Search the material for lines containing the word "shoulder", and copy each one.

- **Task material**

* * * * *

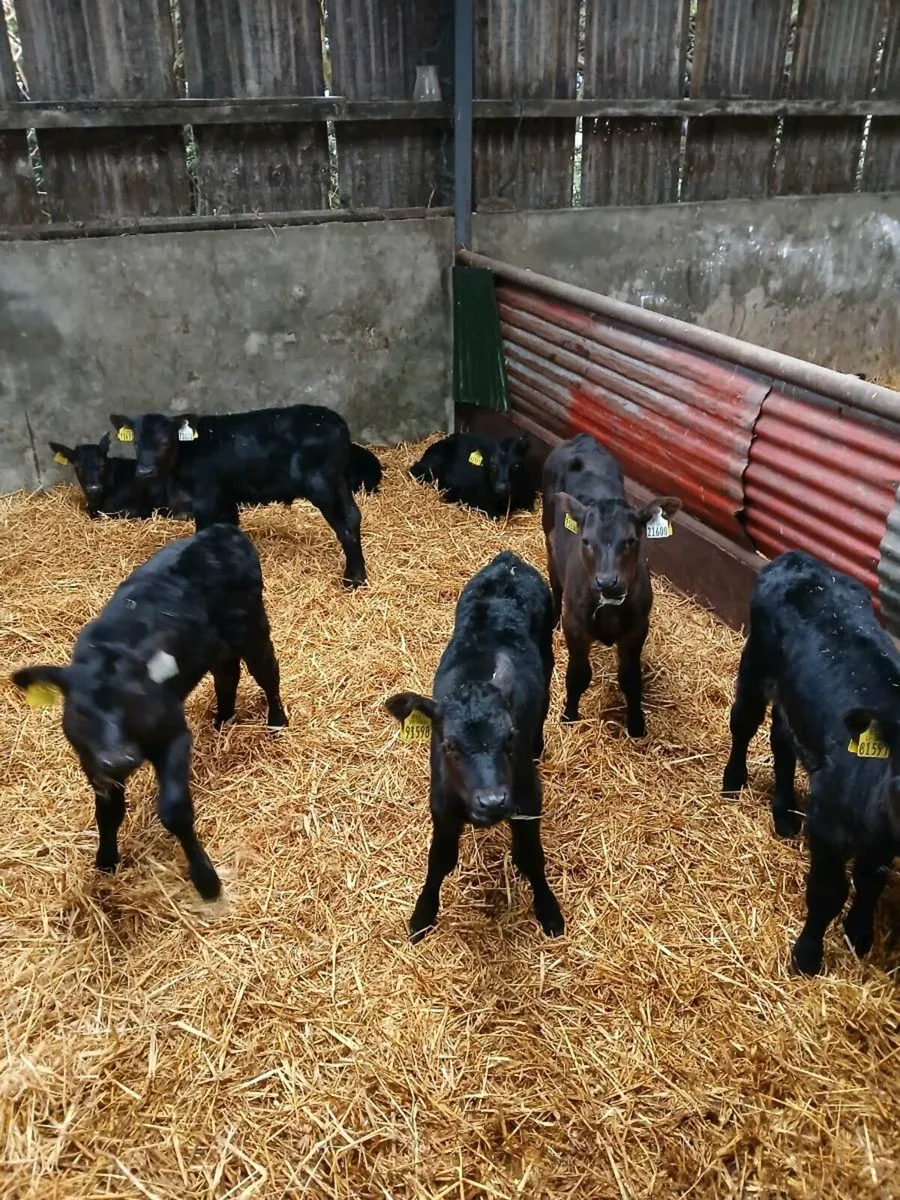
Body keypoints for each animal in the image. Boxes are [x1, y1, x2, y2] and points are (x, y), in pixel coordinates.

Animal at [11, 523, 287, 900]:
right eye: (83, 711)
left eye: (136, 700)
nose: (120, 758)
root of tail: (219, 531)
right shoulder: (91, 760)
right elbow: (108, 813)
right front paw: (106, 861)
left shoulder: (173, 735)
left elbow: (174, 811)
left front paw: (206, 880)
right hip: (215, 646)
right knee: (227, 673)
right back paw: (221, 721)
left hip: (253, 627)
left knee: (267, 672)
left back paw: (277, 722)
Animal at [110, 405, 366, 587]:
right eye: (135, 443)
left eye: (165, 442)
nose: (144, 471)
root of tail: (336, 421)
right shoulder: (226, 496)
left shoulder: (206, 497)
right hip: (337, 480)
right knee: (353, 516)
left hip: (320, 484)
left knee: (344, 526)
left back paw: (352, 580)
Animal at [385, 550, 563, 943]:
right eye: (449, 745)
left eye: (510, 737)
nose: (493, 801)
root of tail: (509, 561)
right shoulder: (441, 804)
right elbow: (439, 860)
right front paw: (422, 915)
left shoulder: (529, 797)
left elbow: (531, 856)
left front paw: (548, 909)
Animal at [543, 433, 681, 735]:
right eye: (585, 541)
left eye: (631, 540)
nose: (607, 580)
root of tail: (582, 439)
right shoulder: (575, 624)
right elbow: (578, 674)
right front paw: (569, 716)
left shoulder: (637, 627)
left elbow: (630, 678)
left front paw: (637, 725)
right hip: (548, 536)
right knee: (555, 581)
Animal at [722, 549, 900, 976]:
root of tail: (797, 558)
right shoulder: (828, 824)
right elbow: (827, 892)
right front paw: (807, 956)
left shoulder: (883, 839)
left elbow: (870, 882)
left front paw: (859, 934)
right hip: (755, 665)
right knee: (744, 722)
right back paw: (733, 781)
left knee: (782, 742)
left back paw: (785, 813)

* * * * *

- **Exercise answer**
right shoulder: (91, 760)
left shoulder: (173, 735)
right shoulder: (226, 496)
left shoulder: (206, 497)
right shoulder: (441, 804)
left shoulder: (529, 797)
right shoulder: (575, 624)
left shoulder: (637, 627)
right shoulder: (828, 824)
left shoulder: (883, 839)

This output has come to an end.